▶ _Problem description_: Copy out each line of the material below that contains the word "Todas".

▶ _Source records_:
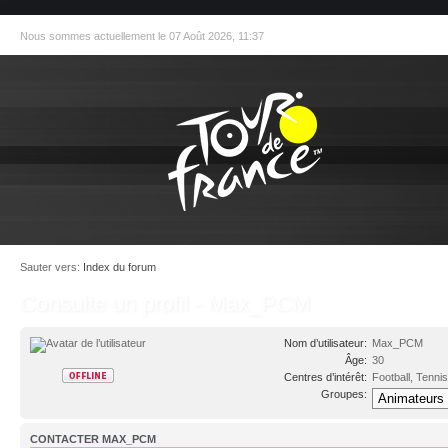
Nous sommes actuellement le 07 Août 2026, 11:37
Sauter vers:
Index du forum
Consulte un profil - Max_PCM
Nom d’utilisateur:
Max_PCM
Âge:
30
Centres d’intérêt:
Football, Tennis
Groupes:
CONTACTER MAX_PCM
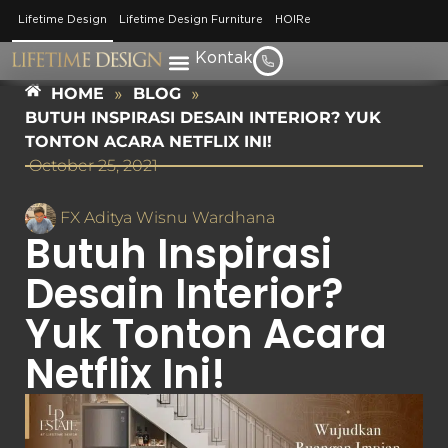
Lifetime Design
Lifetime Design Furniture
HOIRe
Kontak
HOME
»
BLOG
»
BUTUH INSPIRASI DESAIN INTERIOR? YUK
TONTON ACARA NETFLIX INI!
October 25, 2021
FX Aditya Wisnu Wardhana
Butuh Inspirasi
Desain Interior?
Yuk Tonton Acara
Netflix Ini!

==

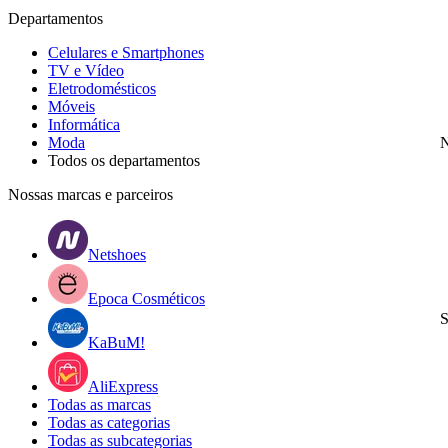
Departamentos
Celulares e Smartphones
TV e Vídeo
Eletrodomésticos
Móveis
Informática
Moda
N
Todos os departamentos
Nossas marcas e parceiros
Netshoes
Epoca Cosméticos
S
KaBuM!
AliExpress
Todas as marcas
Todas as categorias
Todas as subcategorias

* * *

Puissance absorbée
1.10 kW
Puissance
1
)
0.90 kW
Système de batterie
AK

▶ _Answer area_:
Todas as marcas
Todas as categorias
Todas as subcategorias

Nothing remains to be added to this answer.